Neither shall I attempt to lead your thoughts toward those responsible for the correspondence whose contents I have reported to you. Their deed characterizes itself conclusively.

The only thing that I desire at the moment is to leave them out of sight and beneath us, and to direct your attention to the height, the shining example offered by the figure of he for whom we are here gathered. [...]

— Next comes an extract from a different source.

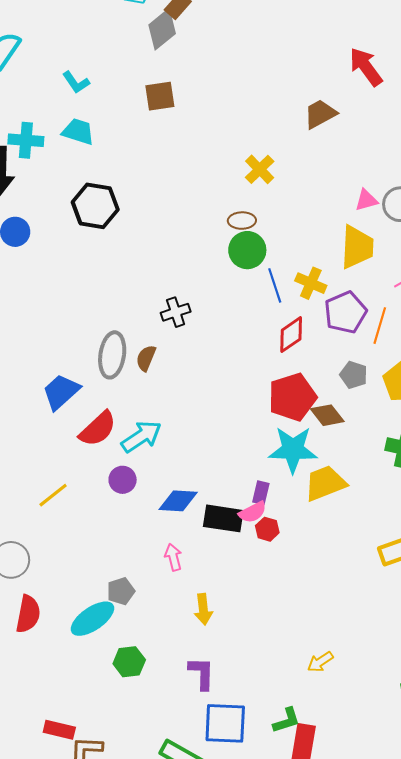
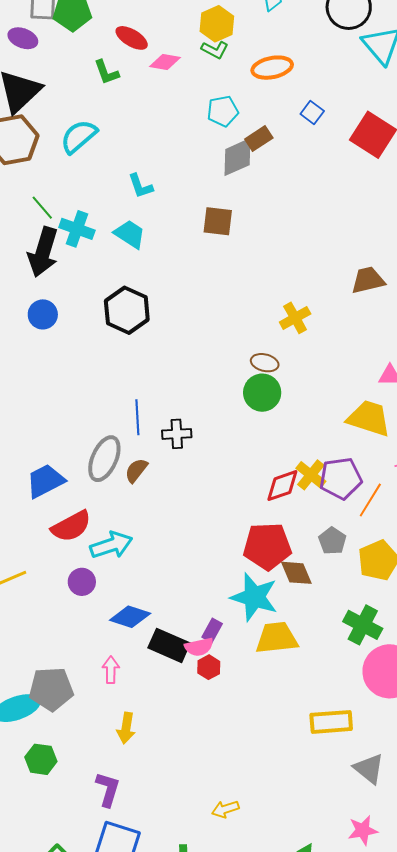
yellow trapezoid: (357, 247) -> (369, 418), turned -90
yellow cross: (311, 283) -> (311, 475), moved
blue line: (275, 285) -> (137, 417), moved
gray pentagon: (121, 591) -> (51, 689), size x1.6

It is this Dutchman, this noble and true son of our folk, this man, this father to students, this scholar, that the foreigner who now dominates us "relieves of his function"! I told you that I would not speak of my feelings: I will keep my word even though they threaten to burst like boiling lava through all the cracks which I feel at moments could open under the pressure in my head and heart. But within the Faculty, that according to its principles is dedicated to the practice of justice, this comment may nevertheless not be omitted. In agreement with the traditions of the Netherlands the written constitution declares that every Dutchman is eligible for appointment to every office and to every dignity and every function and places him independent of his religion in the enjoyment of the same civic and civil rights. According to Article 43 of the Rules of Land Warfare the occupying force is obliged to honor the laws of the country "sauf empechement absolu." We cannot otherwise see than that not the slightest hindrance exists for the occupying force to leave Meijers where he was. This implies that the thrusting of him from his position in the manner of which I have informed you, and similar measures affecting others (among them the first who comes to mind is our friend and colleague David) can only be felt by us as injustice.